> EXERCISE
In the horse forum thread, what is dreamrideredc trying to get their horse to do?

> PAGE TEXT
BEGIN
He looks awesome! I love his deep brown eyes...he looks like such a gentle sweetheart! You two make a wonderful team!


----------



## Gillian (Aug 2, 2008)

You guys are gonna make me cry, ha ha. And to think that I've only had him for three (or so) months! 
I can't wait to see where we are this time next year.


----------



## dreamrideredc (Apr 16, 2009)

Gillian, let me just tell you we have a lot in common lol! First, I am a one horse girl! I'm always preaching to people how I will NEVER EVER EVER get rid of my boy! (thats our biggest thing in common :wink Second, I'm having the same problem with my boy, we're trying to get him to carry his own head so were doing a lot of the same exercises as you! And third, we bth have adorable horses :wink: Just thought I may let you know lol! Good luck with him you guys make a great pair and it seems like you are accomplishing a lot together =]


----------



## Gillian (Aug 2, 2008)

^Definitely sounds like a lot in common!

Sooo.... my friend sent me more!
Yay thanks again Hawaii!

Getting artsy, ha ha.









Cantering.









Having a jerk moment. It happens occasionally. :]









Yup.









Canter canter canter.









Hehe.









Close-up!









Again.









Mhh hmm.









Some walk work.









The end! For real this time.


----------



## mom2pride (May 5, 2009)
END
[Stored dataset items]
BEGIN
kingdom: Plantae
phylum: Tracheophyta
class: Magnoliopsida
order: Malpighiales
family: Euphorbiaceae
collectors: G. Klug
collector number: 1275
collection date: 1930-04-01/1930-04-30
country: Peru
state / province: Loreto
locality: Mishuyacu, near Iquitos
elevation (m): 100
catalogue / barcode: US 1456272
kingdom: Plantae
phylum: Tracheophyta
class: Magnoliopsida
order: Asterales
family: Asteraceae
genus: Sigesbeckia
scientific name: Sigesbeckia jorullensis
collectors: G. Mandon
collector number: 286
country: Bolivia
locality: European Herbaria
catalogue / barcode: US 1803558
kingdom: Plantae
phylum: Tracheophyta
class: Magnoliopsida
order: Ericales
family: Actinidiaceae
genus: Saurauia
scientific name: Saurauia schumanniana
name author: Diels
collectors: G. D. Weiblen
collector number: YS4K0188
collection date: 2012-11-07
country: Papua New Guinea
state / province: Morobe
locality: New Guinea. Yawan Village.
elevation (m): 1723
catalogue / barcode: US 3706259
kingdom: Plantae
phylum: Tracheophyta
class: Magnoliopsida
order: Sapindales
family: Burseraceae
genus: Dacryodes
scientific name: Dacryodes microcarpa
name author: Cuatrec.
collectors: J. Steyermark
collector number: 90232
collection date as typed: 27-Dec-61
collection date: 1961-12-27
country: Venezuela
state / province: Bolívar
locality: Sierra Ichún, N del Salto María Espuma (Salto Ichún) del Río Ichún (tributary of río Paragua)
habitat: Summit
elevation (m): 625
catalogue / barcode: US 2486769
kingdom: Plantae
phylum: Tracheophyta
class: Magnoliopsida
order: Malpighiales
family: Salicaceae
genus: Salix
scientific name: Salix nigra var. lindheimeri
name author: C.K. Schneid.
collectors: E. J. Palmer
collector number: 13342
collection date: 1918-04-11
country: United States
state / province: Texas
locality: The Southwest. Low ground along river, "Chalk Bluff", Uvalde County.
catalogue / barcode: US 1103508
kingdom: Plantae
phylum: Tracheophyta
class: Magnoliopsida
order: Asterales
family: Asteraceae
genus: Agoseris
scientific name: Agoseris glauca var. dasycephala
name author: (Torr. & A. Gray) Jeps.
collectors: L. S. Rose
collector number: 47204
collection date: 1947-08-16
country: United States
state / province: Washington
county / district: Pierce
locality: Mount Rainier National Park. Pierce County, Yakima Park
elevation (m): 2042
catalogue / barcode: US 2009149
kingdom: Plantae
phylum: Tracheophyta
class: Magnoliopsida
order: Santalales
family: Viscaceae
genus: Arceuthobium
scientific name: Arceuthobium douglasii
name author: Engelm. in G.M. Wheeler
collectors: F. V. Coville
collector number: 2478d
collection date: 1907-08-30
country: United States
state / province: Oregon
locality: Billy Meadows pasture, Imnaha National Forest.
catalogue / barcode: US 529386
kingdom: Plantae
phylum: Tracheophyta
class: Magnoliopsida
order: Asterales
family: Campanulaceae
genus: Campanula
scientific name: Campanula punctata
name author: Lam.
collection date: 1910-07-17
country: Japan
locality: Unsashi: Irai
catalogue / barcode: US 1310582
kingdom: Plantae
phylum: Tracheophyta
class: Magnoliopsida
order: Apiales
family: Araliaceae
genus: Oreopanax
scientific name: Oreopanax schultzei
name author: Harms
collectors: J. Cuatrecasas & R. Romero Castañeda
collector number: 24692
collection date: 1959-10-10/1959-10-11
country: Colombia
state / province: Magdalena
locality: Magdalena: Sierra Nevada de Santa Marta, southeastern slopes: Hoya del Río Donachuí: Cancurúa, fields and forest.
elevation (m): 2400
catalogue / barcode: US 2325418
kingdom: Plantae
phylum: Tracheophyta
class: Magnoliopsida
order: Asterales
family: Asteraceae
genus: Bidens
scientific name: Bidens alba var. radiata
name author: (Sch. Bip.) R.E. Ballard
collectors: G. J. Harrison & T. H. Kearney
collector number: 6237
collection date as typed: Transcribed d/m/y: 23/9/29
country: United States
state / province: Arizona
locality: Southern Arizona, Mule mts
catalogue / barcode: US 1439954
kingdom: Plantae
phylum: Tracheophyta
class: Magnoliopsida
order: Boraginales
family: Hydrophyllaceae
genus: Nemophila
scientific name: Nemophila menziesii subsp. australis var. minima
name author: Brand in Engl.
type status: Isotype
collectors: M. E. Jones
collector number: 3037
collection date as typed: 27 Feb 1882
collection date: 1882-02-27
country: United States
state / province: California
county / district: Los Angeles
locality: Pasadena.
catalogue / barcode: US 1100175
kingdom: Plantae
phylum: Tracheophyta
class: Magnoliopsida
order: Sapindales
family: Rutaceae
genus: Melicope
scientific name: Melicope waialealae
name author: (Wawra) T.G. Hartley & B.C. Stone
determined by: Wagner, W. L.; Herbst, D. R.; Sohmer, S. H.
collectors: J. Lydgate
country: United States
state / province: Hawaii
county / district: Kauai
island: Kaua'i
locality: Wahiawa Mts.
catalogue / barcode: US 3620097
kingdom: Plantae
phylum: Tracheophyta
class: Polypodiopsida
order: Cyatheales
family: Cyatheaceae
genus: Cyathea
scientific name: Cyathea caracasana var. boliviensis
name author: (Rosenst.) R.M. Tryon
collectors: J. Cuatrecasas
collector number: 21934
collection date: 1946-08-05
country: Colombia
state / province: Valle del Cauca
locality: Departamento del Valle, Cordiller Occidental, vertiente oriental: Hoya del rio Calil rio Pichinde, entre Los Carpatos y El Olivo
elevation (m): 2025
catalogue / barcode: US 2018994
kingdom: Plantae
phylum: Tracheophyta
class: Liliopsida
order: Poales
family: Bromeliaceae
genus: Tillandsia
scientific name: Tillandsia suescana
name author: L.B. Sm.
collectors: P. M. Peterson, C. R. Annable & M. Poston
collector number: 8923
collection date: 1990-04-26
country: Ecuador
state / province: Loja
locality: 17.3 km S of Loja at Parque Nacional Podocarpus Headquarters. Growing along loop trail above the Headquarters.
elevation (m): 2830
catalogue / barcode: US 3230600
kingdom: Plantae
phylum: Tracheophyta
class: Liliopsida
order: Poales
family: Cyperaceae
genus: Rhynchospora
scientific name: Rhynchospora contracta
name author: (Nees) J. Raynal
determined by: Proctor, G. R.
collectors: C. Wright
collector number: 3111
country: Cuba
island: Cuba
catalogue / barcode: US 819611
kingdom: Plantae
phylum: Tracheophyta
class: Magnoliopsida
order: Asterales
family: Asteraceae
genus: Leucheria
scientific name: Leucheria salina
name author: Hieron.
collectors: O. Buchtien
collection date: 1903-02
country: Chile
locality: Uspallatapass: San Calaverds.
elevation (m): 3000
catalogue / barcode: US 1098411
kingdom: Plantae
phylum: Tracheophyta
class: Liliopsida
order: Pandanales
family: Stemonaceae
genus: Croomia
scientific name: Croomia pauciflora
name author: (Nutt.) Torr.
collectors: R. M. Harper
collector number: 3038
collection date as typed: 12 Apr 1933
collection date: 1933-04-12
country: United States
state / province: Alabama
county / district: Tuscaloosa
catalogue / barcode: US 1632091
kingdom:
END
> SOLUTION FOR THIS TASK
To carry his own head.